*** Supplied information ***

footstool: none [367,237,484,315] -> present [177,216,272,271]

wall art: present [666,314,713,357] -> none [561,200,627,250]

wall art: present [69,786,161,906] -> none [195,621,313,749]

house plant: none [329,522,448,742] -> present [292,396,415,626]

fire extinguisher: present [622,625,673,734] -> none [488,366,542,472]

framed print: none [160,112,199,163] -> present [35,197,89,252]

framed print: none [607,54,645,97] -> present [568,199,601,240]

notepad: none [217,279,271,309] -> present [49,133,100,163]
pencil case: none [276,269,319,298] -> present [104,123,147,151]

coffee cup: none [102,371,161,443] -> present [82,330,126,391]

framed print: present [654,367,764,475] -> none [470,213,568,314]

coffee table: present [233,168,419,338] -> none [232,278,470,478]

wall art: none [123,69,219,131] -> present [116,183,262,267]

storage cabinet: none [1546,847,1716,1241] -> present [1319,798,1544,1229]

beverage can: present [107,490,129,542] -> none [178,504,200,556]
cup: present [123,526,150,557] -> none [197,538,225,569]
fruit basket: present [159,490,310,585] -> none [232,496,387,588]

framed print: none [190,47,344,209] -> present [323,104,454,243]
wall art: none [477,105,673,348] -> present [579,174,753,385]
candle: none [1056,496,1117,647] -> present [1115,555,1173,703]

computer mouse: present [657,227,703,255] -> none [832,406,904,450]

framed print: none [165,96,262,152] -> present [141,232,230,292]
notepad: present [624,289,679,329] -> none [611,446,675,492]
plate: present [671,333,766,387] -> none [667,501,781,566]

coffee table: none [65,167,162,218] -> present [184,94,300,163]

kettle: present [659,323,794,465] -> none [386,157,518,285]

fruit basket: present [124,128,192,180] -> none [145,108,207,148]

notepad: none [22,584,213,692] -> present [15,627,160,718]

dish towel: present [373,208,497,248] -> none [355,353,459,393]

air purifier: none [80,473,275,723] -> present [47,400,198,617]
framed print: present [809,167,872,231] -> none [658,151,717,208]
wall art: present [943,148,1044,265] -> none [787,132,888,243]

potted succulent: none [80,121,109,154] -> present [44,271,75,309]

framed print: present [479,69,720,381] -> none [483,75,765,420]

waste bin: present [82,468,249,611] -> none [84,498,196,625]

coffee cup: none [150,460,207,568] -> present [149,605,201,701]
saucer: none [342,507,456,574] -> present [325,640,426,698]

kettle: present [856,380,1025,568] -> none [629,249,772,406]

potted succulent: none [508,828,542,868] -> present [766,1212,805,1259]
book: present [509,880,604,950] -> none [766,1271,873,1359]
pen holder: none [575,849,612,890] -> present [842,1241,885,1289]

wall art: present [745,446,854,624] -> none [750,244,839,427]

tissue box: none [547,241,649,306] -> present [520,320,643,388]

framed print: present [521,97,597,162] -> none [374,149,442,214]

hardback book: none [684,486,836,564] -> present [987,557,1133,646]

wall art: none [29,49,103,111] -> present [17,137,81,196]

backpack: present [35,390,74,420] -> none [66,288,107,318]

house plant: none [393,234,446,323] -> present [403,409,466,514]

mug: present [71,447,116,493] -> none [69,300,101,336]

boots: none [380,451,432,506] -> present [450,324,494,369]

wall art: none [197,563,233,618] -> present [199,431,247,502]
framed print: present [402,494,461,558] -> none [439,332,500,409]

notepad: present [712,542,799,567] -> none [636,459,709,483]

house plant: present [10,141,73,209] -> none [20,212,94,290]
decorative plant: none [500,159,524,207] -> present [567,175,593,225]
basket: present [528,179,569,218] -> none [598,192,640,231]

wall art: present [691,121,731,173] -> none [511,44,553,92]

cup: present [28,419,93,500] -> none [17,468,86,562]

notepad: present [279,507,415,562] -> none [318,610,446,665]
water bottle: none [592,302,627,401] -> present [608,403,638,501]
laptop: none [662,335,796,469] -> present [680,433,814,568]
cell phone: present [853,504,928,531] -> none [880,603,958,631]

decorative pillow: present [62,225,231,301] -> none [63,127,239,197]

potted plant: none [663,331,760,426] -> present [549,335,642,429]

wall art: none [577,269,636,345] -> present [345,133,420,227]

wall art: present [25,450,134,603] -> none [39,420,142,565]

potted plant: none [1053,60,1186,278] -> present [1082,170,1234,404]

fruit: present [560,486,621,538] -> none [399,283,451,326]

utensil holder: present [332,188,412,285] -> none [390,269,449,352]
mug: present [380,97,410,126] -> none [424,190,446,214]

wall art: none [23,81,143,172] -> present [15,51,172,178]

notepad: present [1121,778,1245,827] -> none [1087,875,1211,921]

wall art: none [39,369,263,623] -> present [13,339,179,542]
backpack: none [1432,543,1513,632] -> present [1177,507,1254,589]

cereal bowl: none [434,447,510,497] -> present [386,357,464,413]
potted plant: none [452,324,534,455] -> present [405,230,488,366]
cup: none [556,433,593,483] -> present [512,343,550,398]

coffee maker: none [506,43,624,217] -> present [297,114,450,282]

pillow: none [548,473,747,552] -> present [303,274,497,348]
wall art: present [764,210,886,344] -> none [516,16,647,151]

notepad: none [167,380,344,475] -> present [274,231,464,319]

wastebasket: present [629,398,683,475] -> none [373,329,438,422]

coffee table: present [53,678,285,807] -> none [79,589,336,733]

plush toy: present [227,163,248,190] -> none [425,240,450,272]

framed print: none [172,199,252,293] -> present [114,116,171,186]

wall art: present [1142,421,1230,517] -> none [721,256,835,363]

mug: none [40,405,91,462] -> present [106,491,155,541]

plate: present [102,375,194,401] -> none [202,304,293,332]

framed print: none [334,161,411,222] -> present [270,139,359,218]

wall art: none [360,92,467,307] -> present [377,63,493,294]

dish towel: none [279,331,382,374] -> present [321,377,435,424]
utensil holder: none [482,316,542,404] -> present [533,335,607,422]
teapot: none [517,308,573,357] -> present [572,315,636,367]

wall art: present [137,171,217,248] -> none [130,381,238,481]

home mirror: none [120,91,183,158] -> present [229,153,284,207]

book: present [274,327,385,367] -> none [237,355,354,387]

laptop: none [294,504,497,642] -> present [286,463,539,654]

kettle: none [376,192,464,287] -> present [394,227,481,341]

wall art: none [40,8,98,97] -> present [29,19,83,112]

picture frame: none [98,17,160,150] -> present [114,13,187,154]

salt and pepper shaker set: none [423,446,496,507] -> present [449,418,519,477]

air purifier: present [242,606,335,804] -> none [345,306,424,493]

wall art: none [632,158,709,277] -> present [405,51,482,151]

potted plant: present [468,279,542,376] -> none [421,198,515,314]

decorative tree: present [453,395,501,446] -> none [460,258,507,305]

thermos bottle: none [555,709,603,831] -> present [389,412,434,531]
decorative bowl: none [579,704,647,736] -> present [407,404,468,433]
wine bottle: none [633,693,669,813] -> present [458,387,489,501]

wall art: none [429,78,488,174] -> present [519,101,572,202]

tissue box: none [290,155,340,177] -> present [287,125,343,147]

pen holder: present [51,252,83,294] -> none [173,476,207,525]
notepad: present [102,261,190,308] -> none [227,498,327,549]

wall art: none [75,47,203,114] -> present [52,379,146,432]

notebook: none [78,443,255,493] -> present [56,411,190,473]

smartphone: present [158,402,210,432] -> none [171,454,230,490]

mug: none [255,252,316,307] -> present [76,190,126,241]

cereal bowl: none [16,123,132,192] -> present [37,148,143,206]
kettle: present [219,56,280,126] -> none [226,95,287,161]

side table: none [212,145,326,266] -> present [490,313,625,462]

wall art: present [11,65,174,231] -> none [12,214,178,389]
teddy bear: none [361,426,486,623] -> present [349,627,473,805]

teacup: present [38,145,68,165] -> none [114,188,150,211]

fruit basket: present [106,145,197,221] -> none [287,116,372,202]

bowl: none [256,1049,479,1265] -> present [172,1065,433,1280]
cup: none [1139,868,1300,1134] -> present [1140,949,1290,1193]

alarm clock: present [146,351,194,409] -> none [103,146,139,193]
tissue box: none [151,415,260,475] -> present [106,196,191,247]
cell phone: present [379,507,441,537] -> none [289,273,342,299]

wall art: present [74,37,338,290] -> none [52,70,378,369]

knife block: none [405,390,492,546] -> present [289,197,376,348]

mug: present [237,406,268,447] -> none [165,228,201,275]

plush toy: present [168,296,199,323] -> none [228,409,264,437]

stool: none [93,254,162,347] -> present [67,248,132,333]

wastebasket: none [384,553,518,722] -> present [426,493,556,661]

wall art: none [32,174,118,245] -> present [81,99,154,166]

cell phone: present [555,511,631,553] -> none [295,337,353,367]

*** End of Supplied information ***

• _Assigned task_:
Among the records, find all lines that include the string "framed" and return them.

• _Exercise solution_:
framed print: none [160,112,199,163] -> present [35,197,89,252]
framed print: none [607,54,645,97] -> present [568,199,601,240]
framed print: present [654,367,764,475] -> none [470,213,568,314]
framed print: none [190,47,344,209] -> present [323,104,454,243]
framed print: none [165,96,262,152] -> present [141,232,230,292]
framed print: present [809,167,872,231] -> none [658,151,717,208]
framed print: present [479,69,720,381] -> none [483,75,765,420]
framed print: present [521,97,597,162] -> none [374,149,442,214]
framed print: present [402,494,461,558] -> none [439,332,500,409]
framed print: none [172,199,252,293] -> present [114,116,171,186]
framed print: none [334,161,411,222] -> present [270,139,359,218]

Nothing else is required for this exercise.